┌─ Excerpted data

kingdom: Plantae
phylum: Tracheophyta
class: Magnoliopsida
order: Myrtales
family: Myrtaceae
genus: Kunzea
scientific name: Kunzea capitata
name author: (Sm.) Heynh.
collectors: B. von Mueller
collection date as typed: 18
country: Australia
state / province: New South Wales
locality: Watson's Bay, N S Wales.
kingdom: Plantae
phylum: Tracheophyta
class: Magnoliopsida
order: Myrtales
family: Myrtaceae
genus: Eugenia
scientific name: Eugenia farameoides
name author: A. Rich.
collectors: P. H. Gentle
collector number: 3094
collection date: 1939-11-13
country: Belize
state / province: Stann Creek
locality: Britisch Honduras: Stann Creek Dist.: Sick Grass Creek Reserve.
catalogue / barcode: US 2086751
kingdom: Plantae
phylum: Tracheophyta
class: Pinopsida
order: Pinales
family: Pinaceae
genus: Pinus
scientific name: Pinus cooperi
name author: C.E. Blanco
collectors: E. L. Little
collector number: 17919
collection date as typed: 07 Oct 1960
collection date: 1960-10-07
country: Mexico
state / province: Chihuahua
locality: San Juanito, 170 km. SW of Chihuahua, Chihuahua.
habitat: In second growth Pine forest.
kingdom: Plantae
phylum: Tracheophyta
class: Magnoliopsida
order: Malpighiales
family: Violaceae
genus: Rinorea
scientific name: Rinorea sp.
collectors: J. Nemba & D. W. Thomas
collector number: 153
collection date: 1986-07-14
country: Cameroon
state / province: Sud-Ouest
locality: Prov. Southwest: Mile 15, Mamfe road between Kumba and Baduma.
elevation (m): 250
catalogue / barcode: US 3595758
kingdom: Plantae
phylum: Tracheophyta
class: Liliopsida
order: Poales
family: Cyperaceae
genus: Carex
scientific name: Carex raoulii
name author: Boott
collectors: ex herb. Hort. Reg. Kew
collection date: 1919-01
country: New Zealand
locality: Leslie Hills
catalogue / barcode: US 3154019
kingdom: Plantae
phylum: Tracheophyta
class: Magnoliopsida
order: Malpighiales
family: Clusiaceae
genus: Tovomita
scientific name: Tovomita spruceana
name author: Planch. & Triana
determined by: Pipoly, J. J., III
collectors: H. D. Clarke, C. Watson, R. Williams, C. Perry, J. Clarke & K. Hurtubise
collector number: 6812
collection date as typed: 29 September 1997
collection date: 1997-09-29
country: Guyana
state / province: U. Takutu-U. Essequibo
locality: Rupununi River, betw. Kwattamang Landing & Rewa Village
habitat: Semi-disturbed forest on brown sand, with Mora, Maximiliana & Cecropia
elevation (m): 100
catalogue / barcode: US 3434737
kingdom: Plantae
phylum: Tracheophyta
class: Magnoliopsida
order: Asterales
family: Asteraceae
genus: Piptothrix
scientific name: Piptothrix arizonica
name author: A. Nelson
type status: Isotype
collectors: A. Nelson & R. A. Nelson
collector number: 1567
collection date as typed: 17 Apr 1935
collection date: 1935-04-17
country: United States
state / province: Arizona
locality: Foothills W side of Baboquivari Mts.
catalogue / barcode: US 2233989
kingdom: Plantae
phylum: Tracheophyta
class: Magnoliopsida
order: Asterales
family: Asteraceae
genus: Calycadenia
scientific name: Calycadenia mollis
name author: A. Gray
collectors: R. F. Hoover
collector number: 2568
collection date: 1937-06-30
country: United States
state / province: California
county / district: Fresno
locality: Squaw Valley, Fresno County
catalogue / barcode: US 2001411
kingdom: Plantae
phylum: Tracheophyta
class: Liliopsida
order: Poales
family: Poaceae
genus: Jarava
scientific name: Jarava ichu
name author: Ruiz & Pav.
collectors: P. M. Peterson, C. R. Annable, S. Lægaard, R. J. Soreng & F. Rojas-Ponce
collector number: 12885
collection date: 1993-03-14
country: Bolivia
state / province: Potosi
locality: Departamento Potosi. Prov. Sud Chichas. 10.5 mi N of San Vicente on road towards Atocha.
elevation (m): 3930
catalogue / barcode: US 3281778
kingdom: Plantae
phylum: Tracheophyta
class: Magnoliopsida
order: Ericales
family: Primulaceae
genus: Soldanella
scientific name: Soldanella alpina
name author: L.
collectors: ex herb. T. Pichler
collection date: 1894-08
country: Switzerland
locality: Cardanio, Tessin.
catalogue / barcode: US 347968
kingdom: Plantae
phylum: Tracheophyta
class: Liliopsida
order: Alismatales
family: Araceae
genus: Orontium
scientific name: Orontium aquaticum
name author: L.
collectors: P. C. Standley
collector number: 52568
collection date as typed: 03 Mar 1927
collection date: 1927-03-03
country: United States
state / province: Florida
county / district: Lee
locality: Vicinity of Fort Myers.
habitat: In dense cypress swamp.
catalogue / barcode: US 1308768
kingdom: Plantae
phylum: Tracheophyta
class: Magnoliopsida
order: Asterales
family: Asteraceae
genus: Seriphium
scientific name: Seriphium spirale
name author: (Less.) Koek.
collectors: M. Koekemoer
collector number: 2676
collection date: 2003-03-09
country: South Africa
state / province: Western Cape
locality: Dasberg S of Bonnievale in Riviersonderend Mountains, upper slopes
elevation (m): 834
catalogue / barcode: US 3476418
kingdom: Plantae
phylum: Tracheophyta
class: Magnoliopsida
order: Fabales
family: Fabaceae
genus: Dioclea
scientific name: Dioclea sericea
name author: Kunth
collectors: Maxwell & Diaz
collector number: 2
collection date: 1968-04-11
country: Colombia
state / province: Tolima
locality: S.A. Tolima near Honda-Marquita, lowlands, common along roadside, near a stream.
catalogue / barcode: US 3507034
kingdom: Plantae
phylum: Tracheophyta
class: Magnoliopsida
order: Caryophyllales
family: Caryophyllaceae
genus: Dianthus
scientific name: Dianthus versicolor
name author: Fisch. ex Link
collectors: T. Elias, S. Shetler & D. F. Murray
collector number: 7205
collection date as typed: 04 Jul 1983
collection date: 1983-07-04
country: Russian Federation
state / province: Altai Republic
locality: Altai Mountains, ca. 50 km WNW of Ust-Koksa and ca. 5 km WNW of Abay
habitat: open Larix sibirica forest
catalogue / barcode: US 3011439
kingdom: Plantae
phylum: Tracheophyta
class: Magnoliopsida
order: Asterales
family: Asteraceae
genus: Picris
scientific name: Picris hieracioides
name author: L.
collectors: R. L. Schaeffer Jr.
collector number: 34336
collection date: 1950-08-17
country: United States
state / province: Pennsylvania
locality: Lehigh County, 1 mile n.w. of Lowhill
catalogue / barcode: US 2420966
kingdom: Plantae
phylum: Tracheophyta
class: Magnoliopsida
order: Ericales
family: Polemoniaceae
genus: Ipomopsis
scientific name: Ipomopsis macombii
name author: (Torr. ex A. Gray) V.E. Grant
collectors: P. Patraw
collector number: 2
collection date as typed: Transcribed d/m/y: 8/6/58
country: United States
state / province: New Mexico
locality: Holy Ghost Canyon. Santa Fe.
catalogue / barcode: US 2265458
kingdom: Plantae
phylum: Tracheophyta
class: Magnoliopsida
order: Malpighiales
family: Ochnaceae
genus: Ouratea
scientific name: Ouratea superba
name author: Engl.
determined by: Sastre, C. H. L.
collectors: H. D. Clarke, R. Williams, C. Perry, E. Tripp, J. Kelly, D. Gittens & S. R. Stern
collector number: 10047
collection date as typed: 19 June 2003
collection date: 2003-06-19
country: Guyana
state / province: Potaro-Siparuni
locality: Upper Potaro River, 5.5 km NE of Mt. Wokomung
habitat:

└─

Identify every line of the records above that contains the string "typed" and copy each such line in full. Matching is case-sensitive.

:: Right answer ::
collection date as typed: 18
collection date as typed: 07 Oct 1960
collection date as typed: 29 September 1997
collection date as typed: 17 Apr 1935
collection date as typed: 03 Mar 1927
collection date as typed: 04 Jul 1983
collection date as typed: Transcribed d/m/y: 8/6/58
collection date as typed: 19 June 2003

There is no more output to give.